» WORK TO BE COMPLETED: Please pick out and copy each line of the data below that contains the word "followed".

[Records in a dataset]
::::

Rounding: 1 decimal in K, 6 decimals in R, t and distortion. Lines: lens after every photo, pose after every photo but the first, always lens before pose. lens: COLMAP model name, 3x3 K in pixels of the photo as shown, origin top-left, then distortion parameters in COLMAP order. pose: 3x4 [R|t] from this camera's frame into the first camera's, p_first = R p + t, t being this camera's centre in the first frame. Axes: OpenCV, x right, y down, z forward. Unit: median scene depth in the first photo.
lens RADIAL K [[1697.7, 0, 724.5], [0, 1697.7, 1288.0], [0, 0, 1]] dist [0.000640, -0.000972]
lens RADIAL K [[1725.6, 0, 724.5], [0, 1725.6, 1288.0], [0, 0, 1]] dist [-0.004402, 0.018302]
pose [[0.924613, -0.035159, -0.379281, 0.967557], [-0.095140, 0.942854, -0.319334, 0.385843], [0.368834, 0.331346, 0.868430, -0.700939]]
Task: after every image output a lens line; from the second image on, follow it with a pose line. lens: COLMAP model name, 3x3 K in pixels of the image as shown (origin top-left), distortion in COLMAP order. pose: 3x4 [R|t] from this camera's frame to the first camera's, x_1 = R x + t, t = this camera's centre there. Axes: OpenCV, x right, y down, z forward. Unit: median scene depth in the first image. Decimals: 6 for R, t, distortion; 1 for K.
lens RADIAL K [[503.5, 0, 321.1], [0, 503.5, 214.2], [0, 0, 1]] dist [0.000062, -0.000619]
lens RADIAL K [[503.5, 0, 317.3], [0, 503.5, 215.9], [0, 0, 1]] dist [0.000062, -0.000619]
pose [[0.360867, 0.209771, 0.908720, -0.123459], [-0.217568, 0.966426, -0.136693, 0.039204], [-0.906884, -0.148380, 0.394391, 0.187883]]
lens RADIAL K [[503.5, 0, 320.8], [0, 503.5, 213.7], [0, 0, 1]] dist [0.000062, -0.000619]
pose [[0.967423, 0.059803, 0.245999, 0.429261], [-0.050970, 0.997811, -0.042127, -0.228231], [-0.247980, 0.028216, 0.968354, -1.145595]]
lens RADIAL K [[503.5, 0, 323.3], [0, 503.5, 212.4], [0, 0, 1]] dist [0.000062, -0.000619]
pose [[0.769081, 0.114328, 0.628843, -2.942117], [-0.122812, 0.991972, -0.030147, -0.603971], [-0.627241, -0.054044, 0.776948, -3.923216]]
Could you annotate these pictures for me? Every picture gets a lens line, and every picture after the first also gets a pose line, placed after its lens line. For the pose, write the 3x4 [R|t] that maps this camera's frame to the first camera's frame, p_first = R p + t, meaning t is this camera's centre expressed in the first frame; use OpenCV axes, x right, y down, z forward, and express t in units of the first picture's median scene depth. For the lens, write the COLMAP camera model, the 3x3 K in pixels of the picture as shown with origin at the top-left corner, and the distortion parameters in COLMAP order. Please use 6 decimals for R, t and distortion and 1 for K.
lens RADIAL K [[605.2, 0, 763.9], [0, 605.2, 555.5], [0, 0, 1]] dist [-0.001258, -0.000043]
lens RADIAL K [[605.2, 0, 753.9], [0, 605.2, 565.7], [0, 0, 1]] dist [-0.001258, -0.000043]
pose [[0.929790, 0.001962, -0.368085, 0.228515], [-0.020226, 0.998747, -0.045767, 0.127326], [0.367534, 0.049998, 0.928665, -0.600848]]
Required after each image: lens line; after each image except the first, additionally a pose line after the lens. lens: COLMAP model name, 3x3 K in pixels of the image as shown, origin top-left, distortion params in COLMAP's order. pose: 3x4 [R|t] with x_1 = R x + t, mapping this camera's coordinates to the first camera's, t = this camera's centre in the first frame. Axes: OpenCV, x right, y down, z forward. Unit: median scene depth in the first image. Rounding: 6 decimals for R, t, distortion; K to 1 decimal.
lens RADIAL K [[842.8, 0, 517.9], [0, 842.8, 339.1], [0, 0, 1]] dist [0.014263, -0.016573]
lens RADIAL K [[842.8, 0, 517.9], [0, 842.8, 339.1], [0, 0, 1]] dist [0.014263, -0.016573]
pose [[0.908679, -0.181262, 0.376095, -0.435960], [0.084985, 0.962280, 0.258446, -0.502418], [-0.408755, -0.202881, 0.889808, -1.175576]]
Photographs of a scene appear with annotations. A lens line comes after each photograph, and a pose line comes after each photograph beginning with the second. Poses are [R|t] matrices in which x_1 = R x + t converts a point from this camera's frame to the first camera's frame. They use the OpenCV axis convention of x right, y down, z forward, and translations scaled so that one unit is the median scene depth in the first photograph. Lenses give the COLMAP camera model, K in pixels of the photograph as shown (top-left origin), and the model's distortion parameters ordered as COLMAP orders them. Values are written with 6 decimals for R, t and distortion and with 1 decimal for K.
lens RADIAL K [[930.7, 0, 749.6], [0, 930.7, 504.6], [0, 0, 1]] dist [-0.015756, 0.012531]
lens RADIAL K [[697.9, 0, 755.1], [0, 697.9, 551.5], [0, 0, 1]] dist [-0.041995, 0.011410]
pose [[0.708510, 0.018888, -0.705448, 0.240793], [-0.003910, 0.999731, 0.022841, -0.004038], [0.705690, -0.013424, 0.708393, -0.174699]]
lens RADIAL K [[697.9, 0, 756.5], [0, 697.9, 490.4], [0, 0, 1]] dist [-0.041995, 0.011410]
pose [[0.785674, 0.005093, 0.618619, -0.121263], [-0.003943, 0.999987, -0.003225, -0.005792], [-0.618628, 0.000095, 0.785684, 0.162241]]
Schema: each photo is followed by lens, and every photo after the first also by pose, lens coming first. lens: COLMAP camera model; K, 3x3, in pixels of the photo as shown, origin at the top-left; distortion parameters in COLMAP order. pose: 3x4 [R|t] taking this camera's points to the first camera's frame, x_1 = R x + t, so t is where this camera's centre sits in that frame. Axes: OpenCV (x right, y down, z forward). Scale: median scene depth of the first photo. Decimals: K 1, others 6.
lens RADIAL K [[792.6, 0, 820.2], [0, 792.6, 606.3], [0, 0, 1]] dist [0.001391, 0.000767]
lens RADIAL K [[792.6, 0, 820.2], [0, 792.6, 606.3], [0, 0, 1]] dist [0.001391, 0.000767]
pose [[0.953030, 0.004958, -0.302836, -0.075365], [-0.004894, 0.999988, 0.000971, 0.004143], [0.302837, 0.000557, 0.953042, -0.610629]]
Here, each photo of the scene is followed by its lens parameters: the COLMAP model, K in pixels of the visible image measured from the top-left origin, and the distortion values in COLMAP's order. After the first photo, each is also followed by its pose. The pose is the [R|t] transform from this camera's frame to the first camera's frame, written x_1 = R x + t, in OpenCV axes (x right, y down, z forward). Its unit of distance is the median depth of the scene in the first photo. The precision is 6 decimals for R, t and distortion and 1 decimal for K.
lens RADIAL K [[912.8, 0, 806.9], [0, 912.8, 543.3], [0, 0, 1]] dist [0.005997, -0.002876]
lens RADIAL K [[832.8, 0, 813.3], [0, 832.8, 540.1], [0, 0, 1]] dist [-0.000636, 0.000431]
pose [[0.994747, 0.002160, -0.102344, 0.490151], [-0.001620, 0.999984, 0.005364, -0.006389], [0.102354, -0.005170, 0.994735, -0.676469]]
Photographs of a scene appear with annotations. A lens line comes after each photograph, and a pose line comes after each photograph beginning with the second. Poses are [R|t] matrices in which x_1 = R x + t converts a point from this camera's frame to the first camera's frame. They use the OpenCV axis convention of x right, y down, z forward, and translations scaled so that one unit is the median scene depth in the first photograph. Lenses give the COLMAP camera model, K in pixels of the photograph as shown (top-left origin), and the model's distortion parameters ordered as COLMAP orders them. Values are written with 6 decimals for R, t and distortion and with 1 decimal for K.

::::

» TASK OUTPUT:
Schema: each photo is followed by lens, and every photo after the first also by pose, lens coming first. lens: COLMAP camera model; K, 3x3, in pixels of the photo as shown, origin at the top-left; distortion parameters in COLMAP order. pose: 3x4 [R|t] taking this camera's points to the first camera's frame, x_1 = R x + t, so t is where this camera's centre sits in that frame. Axes: OpenCV (x right, y down, z forward). Scale: median scene depth of the first photo. Decimals: K 1, others 6.
Here, each photo of the scene is followed by its lens parameters: the COLMAP model, K in pixels of the visible image measured from the top-left origin, and the distortion values in COLMAP's order. After the first photo, each is also followed by its pose. The pose is the [R|t] transform from this camera's frame to the first camera's frame, written x_1 = R x + t, in OpenCV axes (x right, y down, z forward). Its unit of distance is the median depth of the scene in the first photo. The precision is 6 decimals for R, t and distortion and 1 decimal for K.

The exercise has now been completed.